Published on: May 19, 2017

I've been thinking a lot over the last week or two about a piece that ran in the New York Times about a week ago by novelist Edan Lepucki.
The story was about her mom ... but about her mom before she became her mom.
"In one of my favorite photographs of my mother, she’s about 18 and very tan, with long, blond hair," she writes. "It’s the 1970s and she’s wearing a white midriff and cutoffs. My dad is there, too, hugging her from behind, and from the looks of it, they’re somewhere rural — maybe some pastoral patch of small-town New Jersey where they met.
"I haven’t seen this photo for years, I have no idea where it is now, but I still think of it — and, specifically, my mom in it. She looks really sexy; wars have been waged over less impressive waist-to-hip ratios. And she is so young and innocent. She hasn’t yet dropped out of college, or gotten married. The young woman in this photo has no idea that life will bring her five children and five grandchildren, a conversion to Judaism, one divorce, two marriages, a move across the country."

**SUPPLIED INFORMATION**
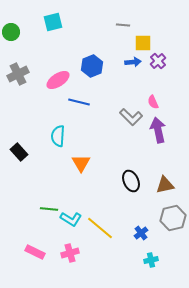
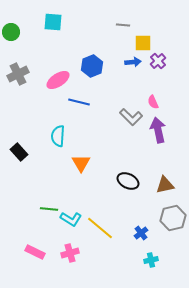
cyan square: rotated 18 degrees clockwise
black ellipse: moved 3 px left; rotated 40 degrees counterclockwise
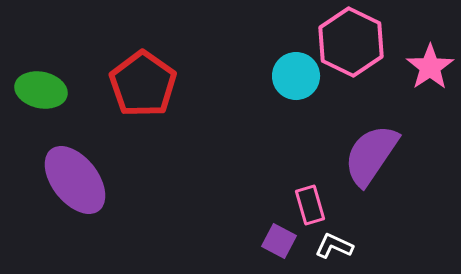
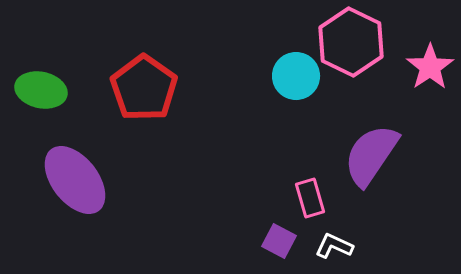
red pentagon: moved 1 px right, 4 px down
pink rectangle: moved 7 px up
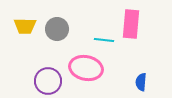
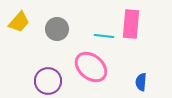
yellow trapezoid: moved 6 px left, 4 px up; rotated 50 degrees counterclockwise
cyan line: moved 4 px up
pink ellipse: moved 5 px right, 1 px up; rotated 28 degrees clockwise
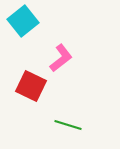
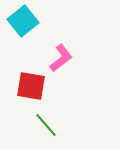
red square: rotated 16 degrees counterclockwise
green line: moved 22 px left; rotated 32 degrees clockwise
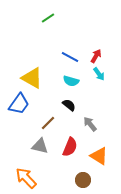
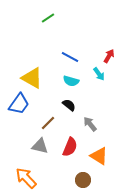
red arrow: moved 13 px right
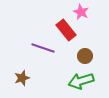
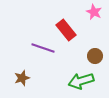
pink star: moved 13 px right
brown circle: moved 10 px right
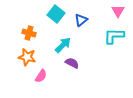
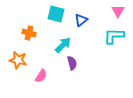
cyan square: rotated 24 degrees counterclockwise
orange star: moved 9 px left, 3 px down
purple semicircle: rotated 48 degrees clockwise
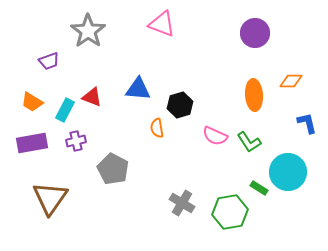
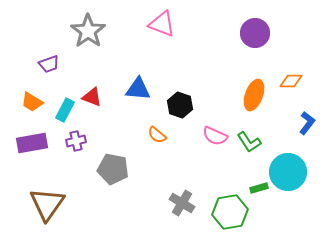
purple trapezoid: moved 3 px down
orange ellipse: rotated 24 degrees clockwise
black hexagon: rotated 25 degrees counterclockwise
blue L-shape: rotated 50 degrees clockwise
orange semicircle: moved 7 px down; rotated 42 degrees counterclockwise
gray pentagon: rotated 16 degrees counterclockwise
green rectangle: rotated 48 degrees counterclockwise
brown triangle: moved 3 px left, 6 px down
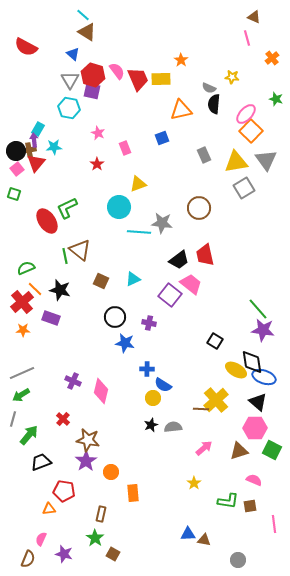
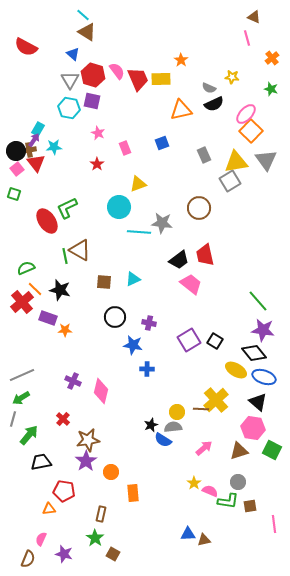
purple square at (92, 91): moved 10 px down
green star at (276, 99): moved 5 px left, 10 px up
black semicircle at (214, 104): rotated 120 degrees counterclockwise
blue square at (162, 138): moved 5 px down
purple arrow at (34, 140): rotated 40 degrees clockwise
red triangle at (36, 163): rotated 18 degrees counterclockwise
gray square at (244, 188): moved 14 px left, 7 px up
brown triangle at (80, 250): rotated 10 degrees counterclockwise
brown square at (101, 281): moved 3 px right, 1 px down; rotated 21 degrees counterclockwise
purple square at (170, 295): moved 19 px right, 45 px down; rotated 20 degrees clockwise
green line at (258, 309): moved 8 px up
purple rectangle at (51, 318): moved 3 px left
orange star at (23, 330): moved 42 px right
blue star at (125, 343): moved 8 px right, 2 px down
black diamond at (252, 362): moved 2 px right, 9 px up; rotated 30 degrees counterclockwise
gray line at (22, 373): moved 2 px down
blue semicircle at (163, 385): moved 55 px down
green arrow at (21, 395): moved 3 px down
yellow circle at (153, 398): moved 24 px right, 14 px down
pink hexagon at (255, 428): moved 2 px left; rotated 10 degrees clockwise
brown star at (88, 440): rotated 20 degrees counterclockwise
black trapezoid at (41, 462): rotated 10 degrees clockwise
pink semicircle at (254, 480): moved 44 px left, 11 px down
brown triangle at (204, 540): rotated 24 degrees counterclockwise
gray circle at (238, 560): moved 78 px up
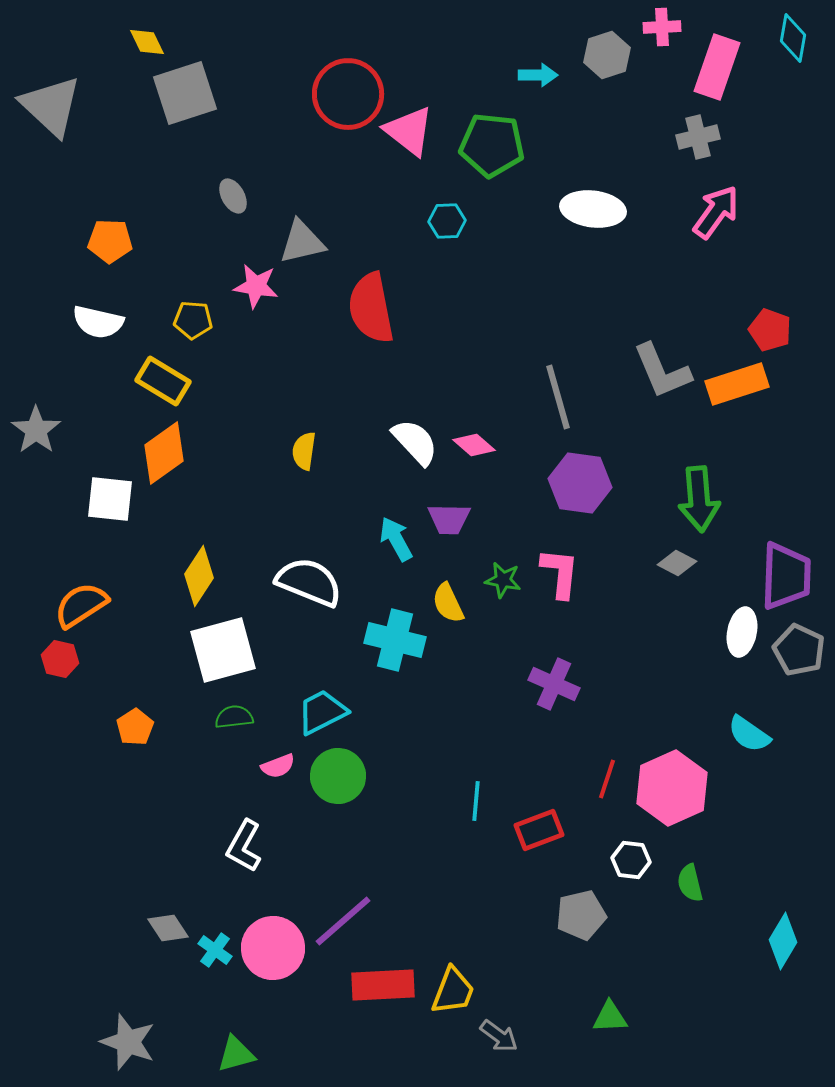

**TO BE DONE**
a – In the post about Edan Lepucki's essay, update the passage starting with "I've been thinking" and going on through "became her mom.", so that "novelist" becomes "writer".
b – According to the post about Edan Lepucki's essay, what is her mother wearing in the photograph?

**SOLUTIONS TO THE PROBLEMS**
a –
I've been thinking a lot over the last week or two about a piece that ran in the New York Times about a week ago by writer Edan Lepucki.
The story was about her mom ... but about her mom before she became her mom.

b – A white midriff and cutoffs.